C&G Unpacks the RBA’s March 2015 Announcement

Market Updates

Will they or won’t they? That’s the question that’s been on the lips of homeowners, stock traders and businesses around Australia over the last month: could the RBA really cut the national cash rate again? It seems the Reserve Bank board have decided to err on the side of caution and keep interest rates on hold at 2.25% - today, C&G unpack the motivation behind their decision and the impact it will have on the property market.
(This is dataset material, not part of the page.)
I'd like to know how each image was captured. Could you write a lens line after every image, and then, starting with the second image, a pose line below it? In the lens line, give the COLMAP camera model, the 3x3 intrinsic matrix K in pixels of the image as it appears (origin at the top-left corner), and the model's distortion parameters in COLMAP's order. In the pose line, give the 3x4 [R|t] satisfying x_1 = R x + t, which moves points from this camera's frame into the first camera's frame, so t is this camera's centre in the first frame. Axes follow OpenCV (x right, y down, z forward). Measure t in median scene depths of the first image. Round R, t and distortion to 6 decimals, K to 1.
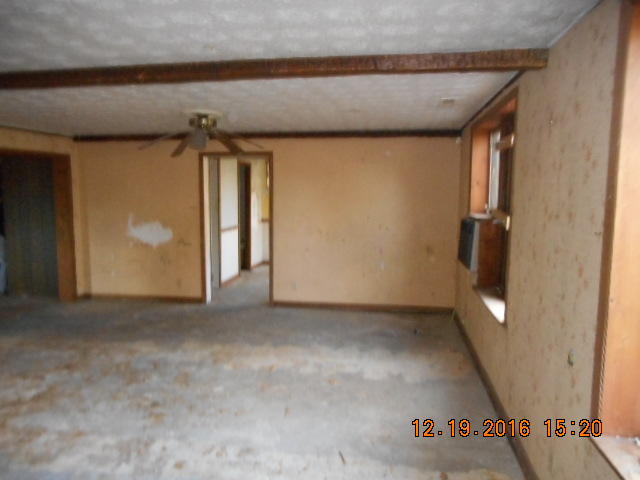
lens RADIAL K [[481.2, 0, 319.9], [0, 481.2, 240.5], [0, 0, 1]] dist [-0.005150, -0.006067]
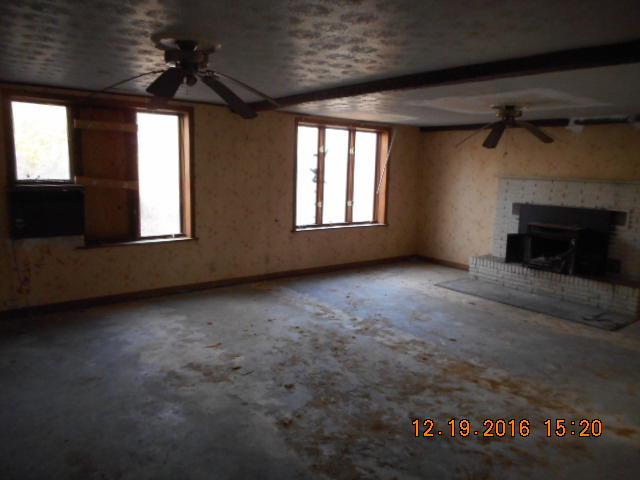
lens RADIAL K [[481.2, 0, 319.3], [0, 481.2, 240.6], [0, 0, 1]] dist [-0.005150, -0.006067]
pose [[-0.732559, -0.128020, 0.668557, -1.140468], [0.037814, 0.972986, 0.227748, -0.212461], [-0.679652, 0.192119, -0.707929, 1.913077]]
Interest rates as an economic guide is the roughest of financial levers – pull them too low and you risk the superannuation of retirees and drag investors towards riskier higher-yield investments. Low interest rates are also associated with overheated markets, ‘property bubbles’ and first home buyers competing against seasoned property investors in the race for ownership. Force interest rates too high and the most mortgage-stressed of our community begin to lose our homes, property values slow and retail suffers. Last month’s (relatively) unexpected rate cut pushed our national cash rate to an all-time low of 2.25% from 2.5%, and since then data on the economic effect of this decision by the RBA has been mixed. In short, the RBA have decided not to move rates up or down until the full impact by this further rate cut filters through to the economy.

Tuesday’s March meeting note express that it is ‘appropriate to hold interest rates steady for the time being’ and that ‘further easing of policy may be appropriate over the period ahead, in order to foster sustainable growth in demand and inflation consistent with the target.’ Other key messages in the latest RBA announcement include the observation that global growth continues to be moderate, and markets accommodative, but that Australian growth is below pace and that unemployment has increased in the past year. When it comes to credit (read: loans), we are experiencing moderate growth with investors particularly sweet on property. Dwelling prices have continued to grow in areas of strong demand – which includes Melbourne and suburban areas such as St Kilda, Elwood, Port Melbourne and bayside regions more generally. Your takeaway from the March 2015 RBA announcement? If you can acquire property now (courtesy of lower rates and increased value of assets you might already hold), do so.